WHAT YOU ARE ASKED TO DO. Exclude all images and print the entries below exactly.

______________________________

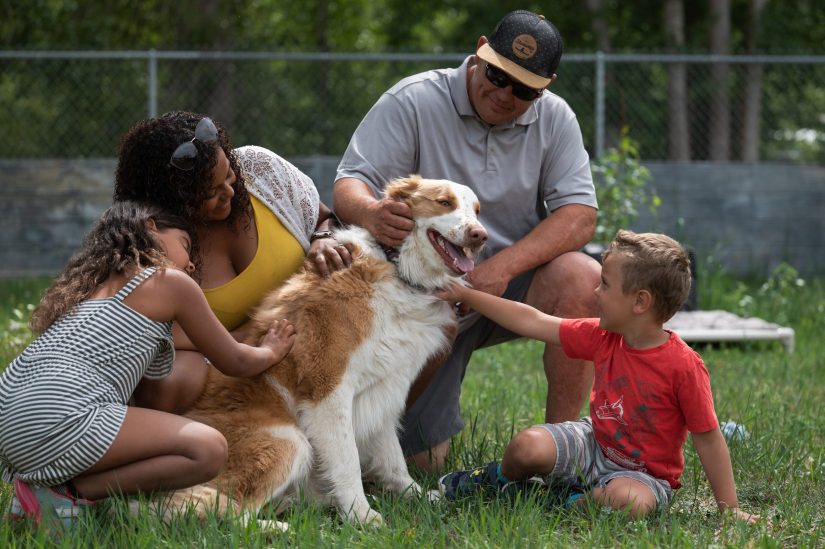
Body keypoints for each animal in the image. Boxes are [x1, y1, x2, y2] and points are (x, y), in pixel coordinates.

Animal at [163, 174, 486, 528]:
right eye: (444, 202)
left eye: (477, 210)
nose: (480, 236)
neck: (397, 268)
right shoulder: (329, 390)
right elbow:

______________________________

EXPECTED ANSWER.
Body keypoints for each animal in the image. Boxes are [x1, y1, x2, y2] and points are (x, y), in pixel coordinates.

Animal at [163, 174, 486, 528]:
right eye: (444, 202)
left eye: (477, 210)
nose: (480, 236)
neck: (397, 268)
right shoulder: (329, 390)
right elbow:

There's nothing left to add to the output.